Sistem
seleksi dari semua perusahaan yang saya apply selalu diawali dengan psikotes. Berdasarkan
pengalaman yang sudah-sudah, saya lemah dalam bidang numerik dan gambar
berdimensi. Meskipun sudah dijejali dengan buku-buku psikotes setebal bantal,
tetap saja mendapati kesulitan ketika bertemu hal semacam itu dalam tes.
Dalam
hal ini, tetiba saya teringat seorang teman sekolah. Sebut saja Harum namanya.

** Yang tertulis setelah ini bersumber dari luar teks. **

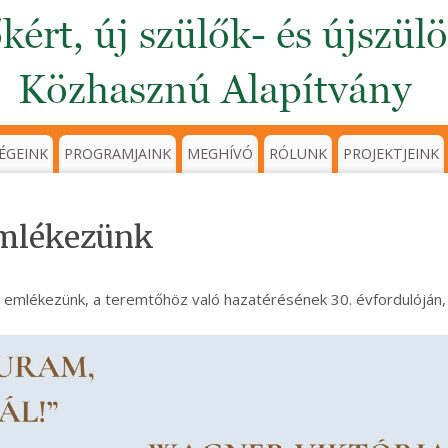
ÉGEINK
PROGRAMJAINK
MEGHÍVÓ
RÓLUNK
PROJEKTJEINK
emlékezünk
re emlékezünk, a teremtőhöz való hazatérésének 30. évfordulójá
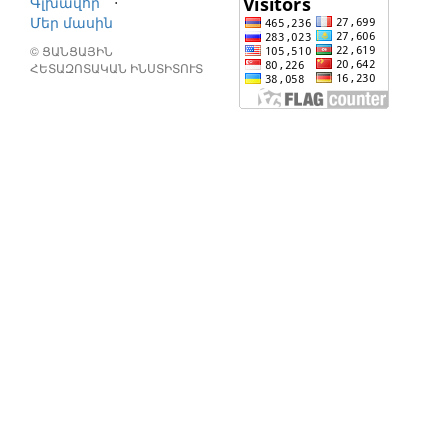
Գլխավոր
⋅
Մեր մասին
© ՑԱՆՑԱՅԻՆ
ՀԵՏԱԶՈՏԱԿԱՆ ԻՆՍՏԻՏՈՒՏ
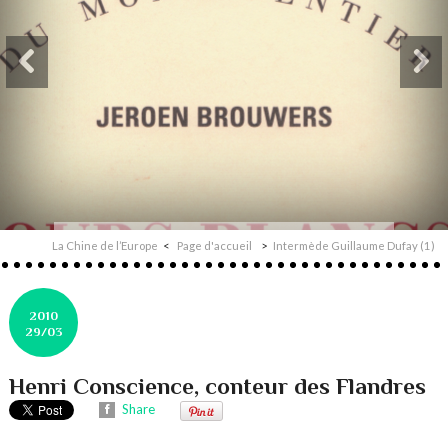
La Chine de l’Europe
Page d'accueil
Intermède Guillaume Dufay (1)
2010
29/03
Henri Conscience, conteur des Flandres
Share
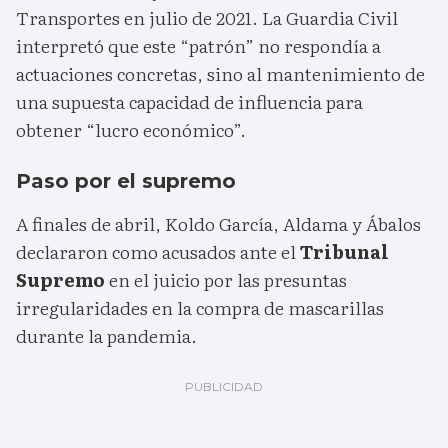
Transportes en julio de 2021. La Guardia Civil
interpretó que este “patrón” no respondía a
actuaciones concretas, sino al mantenimiento de
una supuesta capacidad de influencia para
obtener “lucro económico”.
Paso por el supremo
A finales de abril, Koldo García, Aldama y Ábalos
declararon como acusados ante el
Tribunal
Supremo
en el juicio por las presuntas
irregularidades en la compra de mascarillas
durante la pandemia.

Saya, Harum, dan tiga teman lainnya kalau tidak salah, dipanggil bersama guru
bimbingan konseling (BK) perihal hasil psikotes dan penjurusan bidang. Disana,
diruangan guru kami, Harum menangis melihat angka IQ dan dirujuk untuk
mengambil jurusan IPS. Sedangkan, kami sudah dipetakan sejak awal melalui
sistem seleksi untuk masuk kelas unggulan (sebutan yang agak lebay memang).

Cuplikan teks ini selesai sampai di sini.